Warnung an Münchner Atomforscher

Ein US-Gericht erlaubt den Rücktransport abgebrannter Kernbrennstäbe / USA erklären sich bereit, atomwaffenfähiges Material aus europäischen Forschungslabors zurückzunehmen  ■ Von Niklaus Hablützel

Berlin (taz) – Was in München heiß begehrt ist, liegt in Berlin herum und sorgt für Ärger: hochangereicherts Uran für Forschungsreaktoren. Die amerikanische Regierung möchte den Stoff, aus dem Atombomben gebaut werden können, sicher verschlossen wissen, möglichst in den eigenen Atomanlagen. Vor fünfzehn Jahren ließen sich die Atomphysiker auch in Japan und Europa überzeugen, daß sie ihren Beitrag zur atomaren Abrüstung leisten sollten. Sie vereinbarten, daß in westlichen Forschungslabors kein waffenfähiges Uran mehr eingesetzt werden soll.

Nur mögen sich heute die Atomforscher in München daran nicht mehr halten. Sie wollen ihren neuen Forschungsreaktor in Garching unbedingt mit eben dieser verpönten Uranklasse betreiben, Die europäischen Nachbarn wundern sich: Sie haben ganz andere Sorgen, sie werden die Überreste aus den hemmungsloseren Zeiten der Atomforschung nicht mehr los. Auch im Berliner Hahn-Meitner- Institut liegen zwanzig verbrauchte Forschungsbrennstäbe. Ihre Restradioaktivität ist so hoch, daß sie nur auf besonders gesicherten Schiffen ins Ursprungsland Amerika zurückgebracht werden könnten. Das Berliner Institut sucht dringend nach einem Abnehmer, das schottische Atomzentrum Dounreay ist teuer und in den Augen der mißtrauischen Amerikaner nicht unbedingt die sicherste Adresse. Doch die USA selbst können ihre Zusage, hochangereichertes Uran zurückzunehmen, nicht immer einhalten. Letzten Freitag mußte sogar Außenminister Warren Christopher persönlich mit einem förmlichen Schreiben die Botschafter Dänemarks, Schwedens, Österreichs und der Niederlande beruhigen. Der Anlaß: Ein Gericht in South Carolina hatte untersagt, daß zwei Schiffe vor dem Savannah River an der Südostküste der USA entladen werden. Sie haben insgesamt 153 verbrauchte Atombrennstäbe aus europäischen Forschungsreaktoren an Bord und lagen wochenlang vor Anker. Am Freitag hat die Berufungsinstanz entschieden, daß die radioaktive Fracht nun doch wie geplant im Atomzentrum von Savannah River eingelagert werden. Das Urteil bestätigt nach Christophers Note die amerikanische Politik der Nichtverbreitung von Atombombenmaterial.
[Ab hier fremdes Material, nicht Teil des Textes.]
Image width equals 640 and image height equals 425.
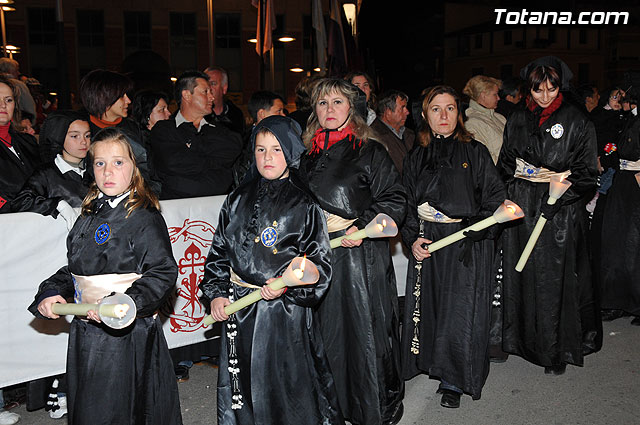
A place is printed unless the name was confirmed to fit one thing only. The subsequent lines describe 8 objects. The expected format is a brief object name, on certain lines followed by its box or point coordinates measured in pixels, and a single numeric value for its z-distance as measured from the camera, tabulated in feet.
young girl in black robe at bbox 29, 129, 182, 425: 10.80
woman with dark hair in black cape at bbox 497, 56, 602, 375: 17.28
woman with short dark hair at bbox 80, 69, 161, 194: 17.38
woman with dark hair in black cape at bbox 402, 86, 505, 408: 15.61
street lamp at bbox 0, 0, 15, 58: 55.45
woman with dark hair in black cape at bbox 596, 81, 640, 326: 22.03
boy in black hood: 11.21
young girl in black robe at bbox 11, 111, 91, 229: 14.46
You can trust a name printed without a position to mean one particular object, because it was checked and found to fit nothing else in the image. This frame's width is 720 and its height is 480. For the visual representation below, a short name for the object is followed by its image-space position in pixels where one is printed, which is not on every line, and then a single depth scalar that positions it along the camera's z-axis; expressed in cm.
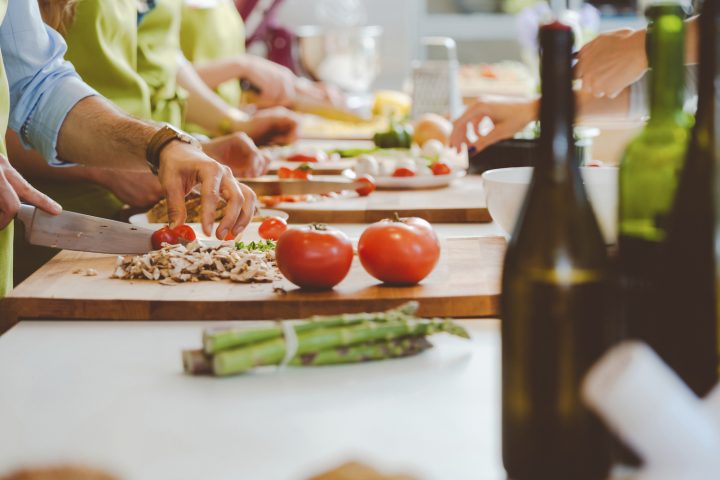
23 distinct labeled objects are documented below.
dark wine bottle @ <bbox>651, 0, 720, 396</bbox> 154
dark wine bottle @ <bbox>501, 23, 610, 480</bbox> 153
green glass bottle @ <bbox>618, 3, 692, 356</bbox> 152
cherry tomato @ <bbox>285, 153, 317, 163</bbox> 362
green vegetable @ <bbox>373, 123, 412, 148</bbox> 384
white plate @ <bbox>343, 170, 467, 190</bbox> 308
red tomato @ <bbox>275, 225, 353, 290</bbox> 209
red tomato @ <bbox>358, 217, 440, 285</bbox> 211
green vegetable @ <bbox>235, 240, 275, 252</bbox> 233
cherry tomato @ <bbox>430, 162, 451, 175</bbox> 313
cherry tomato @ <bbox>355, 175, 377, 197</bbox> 298
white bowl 217
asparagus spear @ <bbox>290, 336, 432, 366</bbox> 183
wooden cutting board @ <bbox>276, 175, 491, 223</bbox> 279
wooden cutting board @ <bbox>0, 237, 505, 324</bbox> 207
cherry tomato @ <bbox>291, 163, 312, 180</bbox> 322
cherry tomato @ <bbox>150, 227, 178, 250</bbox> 232
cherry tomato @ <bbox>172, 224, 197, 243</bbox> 234
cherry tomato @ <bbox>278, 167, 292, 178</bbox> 323
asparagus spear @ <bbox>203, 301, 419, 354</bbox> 180
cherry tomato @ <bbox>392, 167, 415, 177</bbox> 312
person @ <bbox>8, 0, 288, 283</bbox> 289
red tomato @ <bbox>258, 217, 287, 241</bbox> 251
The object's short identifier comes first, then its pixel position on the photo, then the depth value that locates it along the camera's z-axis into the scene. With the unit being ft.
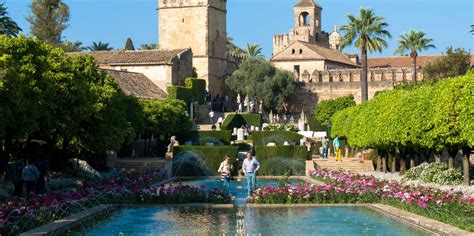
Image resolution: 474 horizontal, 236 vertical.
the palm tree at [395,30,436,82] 251.39
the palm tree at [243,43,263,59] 378.73
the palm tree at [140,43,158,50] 350.64
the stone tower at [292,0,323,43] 349.41
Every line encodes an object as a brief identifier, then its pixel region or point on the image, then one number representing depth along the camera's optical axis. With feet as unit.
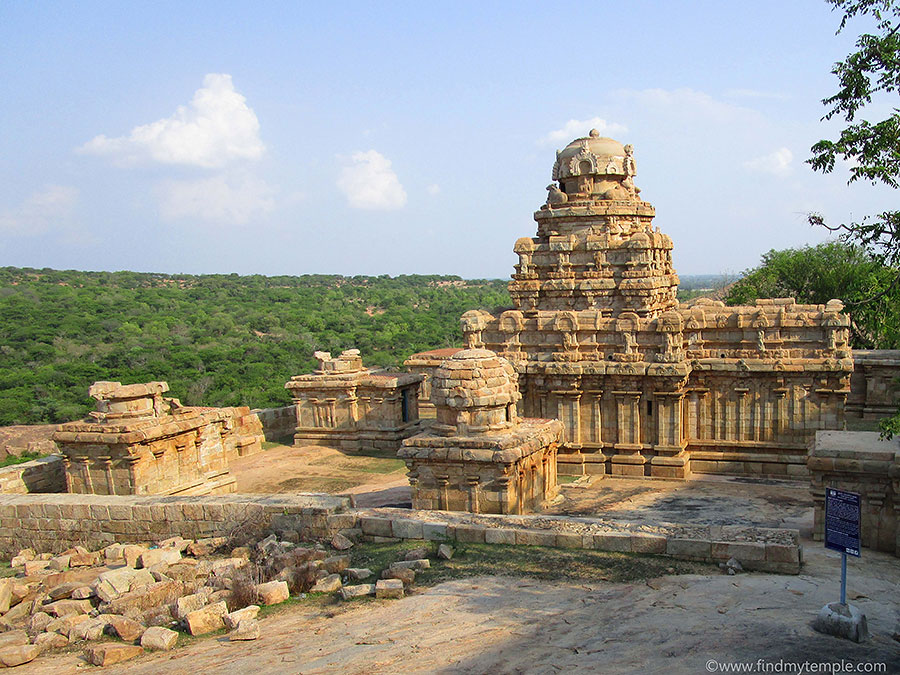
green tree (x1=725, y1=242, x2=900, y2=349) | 94.22
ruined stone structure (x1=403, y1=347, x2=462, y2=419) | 79.77
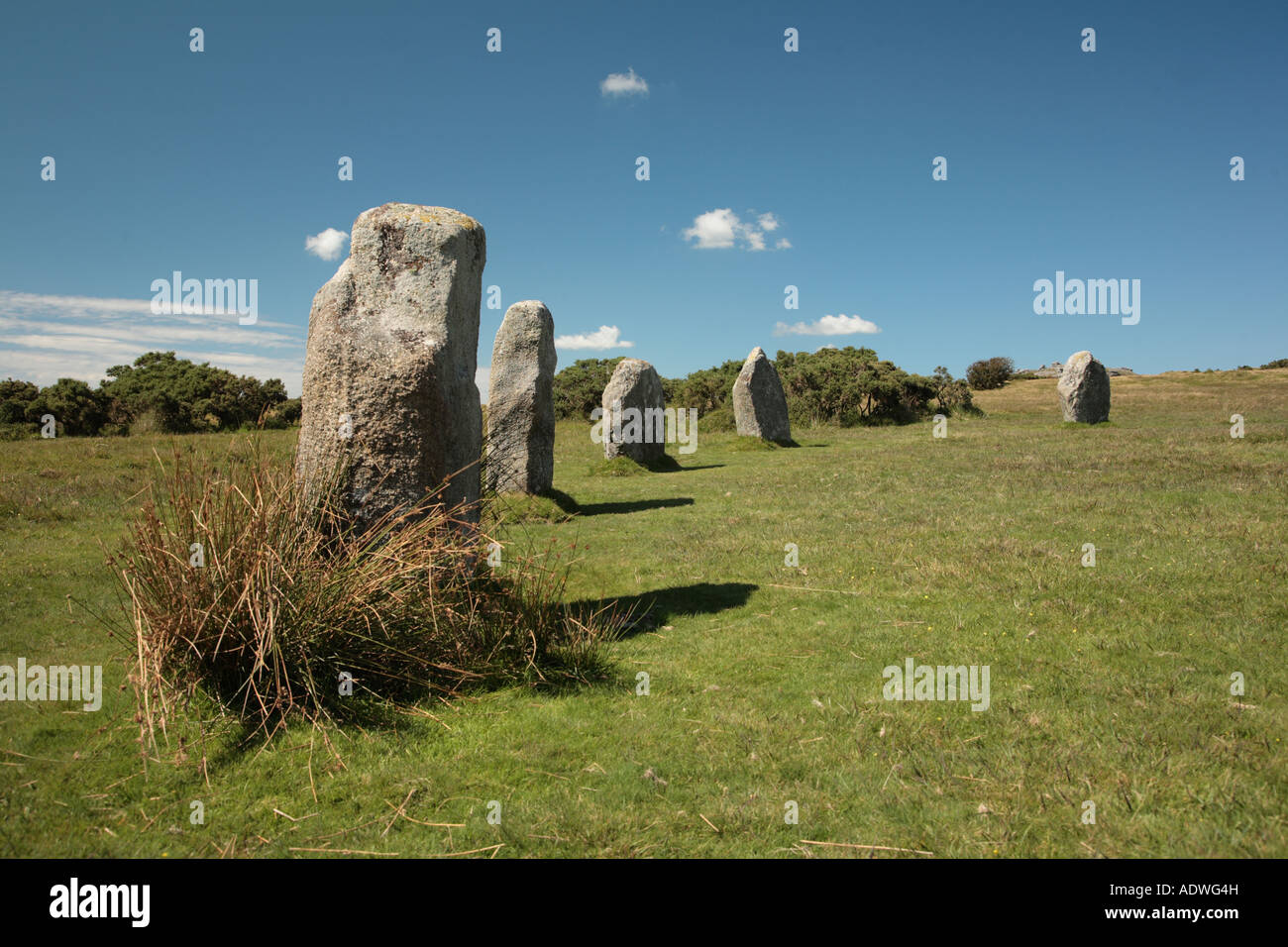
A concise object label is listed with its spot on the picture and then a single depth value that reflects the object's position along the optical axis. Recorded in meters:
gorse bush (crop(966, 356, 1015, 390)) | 47.78
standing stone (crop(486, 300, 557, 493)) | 12.71
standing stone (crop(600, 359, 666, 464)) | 17.66
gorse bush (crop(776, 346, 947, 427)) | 29.59
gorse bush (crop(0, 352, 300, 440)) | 21.69
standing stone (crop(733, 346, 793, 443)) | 21.66
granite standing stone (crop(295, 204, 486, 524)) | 5.95
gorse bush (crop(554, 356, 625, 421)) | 35.50
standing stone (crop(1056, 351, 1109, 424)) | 23.27
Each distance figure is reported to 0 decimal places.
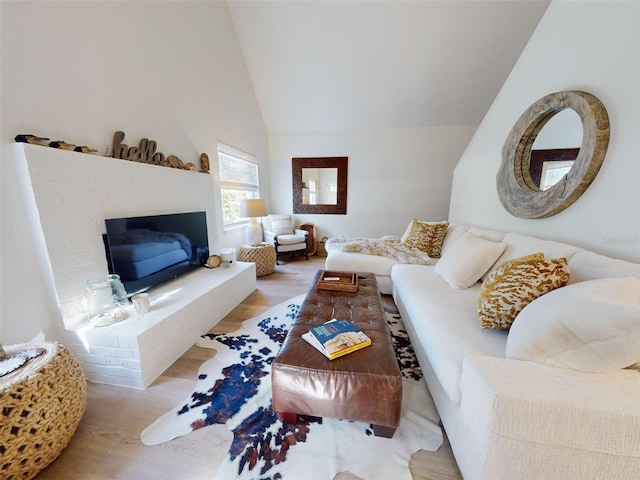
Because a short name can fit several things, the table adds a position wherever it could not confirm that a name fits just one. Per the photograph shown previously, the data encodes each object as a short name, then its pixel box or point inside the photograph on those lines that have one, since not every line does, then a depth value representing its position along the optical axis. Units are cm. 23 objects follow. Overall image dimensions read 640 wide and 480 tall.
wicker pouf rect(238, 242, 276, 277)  324
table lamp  326
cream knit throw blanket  253
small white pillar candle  155
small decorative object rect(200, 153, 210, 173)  271
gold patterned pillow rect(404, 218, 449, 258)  280
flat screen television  163
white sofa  66
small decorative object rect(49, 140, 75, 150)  135
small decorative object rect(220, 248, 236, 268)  254
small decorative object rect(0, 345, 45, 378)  93
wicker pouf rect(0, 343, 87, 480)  83
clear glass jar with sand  146
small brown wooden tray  178
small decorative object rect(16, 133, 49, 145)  123
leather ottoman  99
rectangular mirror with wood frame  470
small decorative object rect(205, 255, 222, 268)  251
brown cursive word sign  171
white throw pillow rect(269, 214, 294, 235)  437
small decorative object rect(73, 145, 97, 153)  146
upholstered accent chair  405
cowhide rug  98
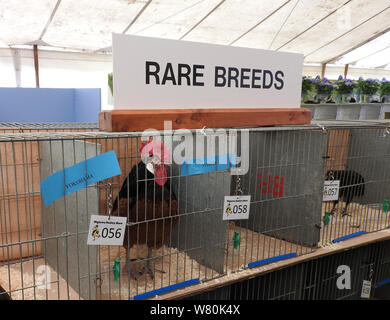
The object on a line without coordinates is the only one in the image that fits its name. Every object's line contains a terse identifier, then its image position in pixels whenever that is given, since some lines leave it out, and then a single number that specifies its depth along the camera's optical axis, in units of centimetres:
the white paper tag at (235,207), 151
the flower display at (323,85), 274
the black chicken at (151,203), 149
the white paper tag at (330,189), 183
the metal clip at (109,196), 125
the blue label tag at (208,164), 147
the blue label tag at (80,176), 120
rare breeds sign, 129
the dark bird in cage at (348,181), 226
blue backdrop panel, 454
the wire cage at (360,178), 222
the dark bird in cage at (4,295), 117
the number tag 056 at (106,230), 123
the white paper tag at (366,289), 215
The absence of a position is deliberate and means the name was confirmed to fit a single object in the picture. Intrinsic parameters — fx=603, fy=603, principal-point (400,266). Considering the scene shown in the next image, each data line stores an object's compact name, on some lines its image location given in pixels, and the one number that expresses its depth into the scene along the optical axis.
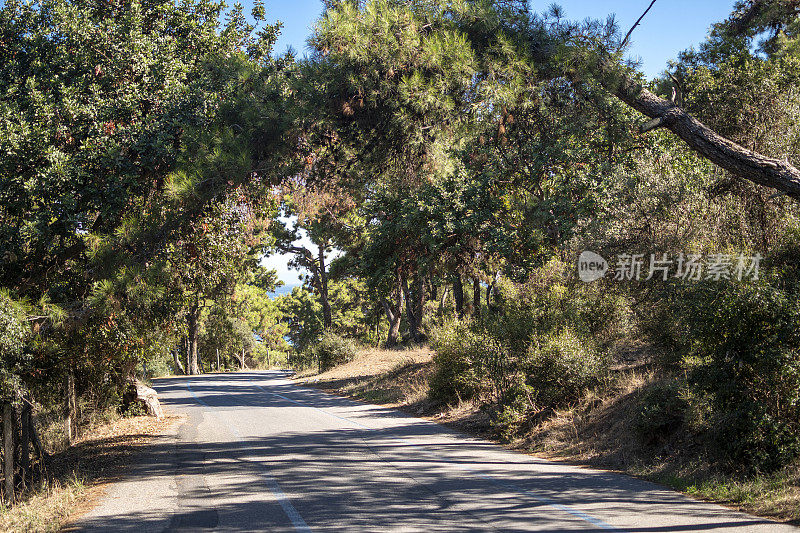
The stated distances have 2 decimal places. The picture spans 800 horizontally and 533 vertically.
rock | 18.53
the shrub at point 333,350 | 33.22
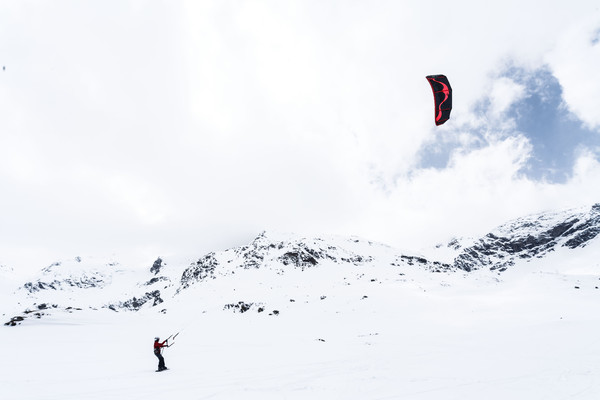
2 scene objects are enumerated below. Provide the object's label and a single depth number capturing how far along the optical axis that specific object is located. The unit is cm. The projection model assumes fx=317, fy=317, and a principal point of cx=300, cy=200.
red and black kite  1725
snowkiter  1245
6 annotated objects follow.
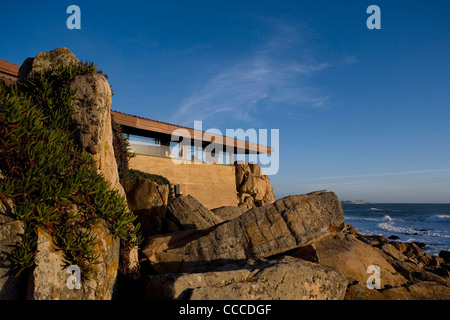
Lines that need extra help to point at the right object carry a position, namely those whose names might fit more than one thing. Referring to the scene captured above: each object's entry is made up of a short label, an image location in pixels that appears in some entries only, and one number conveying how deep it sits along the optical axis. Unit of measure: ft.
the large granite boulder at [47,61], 21.98
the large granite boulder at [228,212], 37.19
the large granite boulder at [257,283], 16.28
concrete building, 68.03
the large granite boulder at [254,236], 22.84
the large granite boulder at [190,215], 30.09
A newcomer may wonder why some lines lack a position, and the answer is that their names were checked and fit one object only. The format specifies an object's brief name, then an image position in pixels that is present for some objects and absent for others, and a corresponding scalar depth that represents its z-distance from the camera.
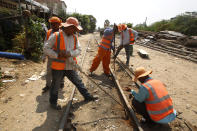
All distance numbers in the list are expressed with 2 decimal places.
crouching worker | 2.40
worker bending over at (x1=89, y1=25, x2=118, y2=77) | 4.75
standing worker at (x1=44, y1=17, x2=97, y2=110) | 2.56
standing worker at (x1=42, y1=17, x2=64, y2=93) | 3.57
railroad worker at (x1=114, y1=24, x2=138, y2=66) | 6.19
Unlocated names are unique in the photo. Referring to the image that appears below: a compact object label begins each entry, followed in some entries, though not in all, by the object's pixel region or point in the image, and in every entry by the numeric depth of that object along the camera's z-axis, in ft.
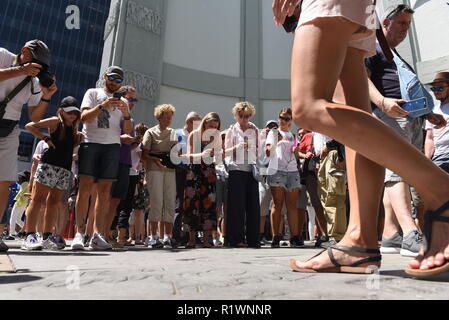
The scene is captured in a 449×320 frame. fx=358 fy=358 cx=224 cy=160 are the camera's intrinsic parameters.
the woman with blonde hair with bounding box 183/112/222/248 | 13.42
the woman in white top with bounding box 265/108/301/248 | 14.19
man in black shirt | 8.54
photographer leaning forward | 8.77
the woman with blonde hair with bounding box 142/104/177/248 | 13.56
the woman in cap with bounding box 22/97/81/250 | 10.47
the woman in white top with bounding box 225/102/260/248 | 13.63
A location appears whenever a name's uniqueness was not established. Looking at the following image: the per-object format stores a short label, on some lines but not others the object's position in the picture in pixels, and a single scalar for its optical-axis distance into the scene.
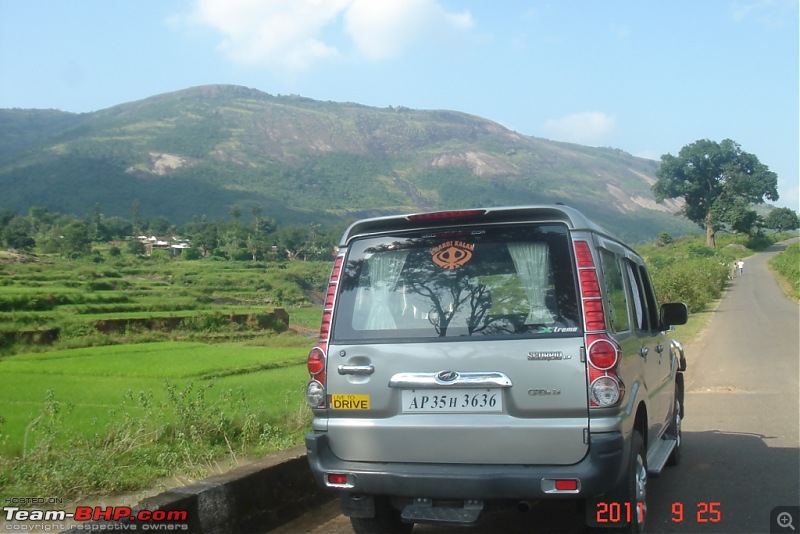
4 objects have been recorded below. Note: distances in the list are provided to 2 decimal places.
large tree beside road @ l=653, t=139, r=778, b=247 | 72.00
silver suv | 3.73
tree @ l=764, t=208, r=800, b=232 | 90.56
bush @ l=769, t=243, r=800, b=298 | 41.72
Waffen und Brennstäbe für Forschungsreaktoren werden seit 1988 in Savannah River nicht mehr hergestellt. Umweltschützer befürchten jedoch, daß schon die bloße Einlagerung der Abfälle aus Europa weiteren Schaden anrichten werde.

Aber auch die amerikanische Energieministerin Hazel O'Leary schlug sich in diesem Fall auf die Seite des Außenministers und begrüßt die Entscheidung der Revisionsinstanz. Ihre Erklärung richtet sich vor allem an die Deutschen. Die Annahme des verbrauchten Atommaterials, schreibt O'Leary, sei ein deutliches Signal, daß die USA ernsthaft verhindern wollen, daß hochangereichertes Uran auf dem Weltmarkt verfügbar werde.

Bonner Diplomaten werden die Warnung verstehen: Falls die Münchner Atomphysiker tatsächlich an ihren Plänen festhalten wollen, stehen ihnen nicht nur keine Brennelemente aus den USA zur Verfügung. Auch die Entsorgung des Abfalls kann nicht mehr sichergestellt werden.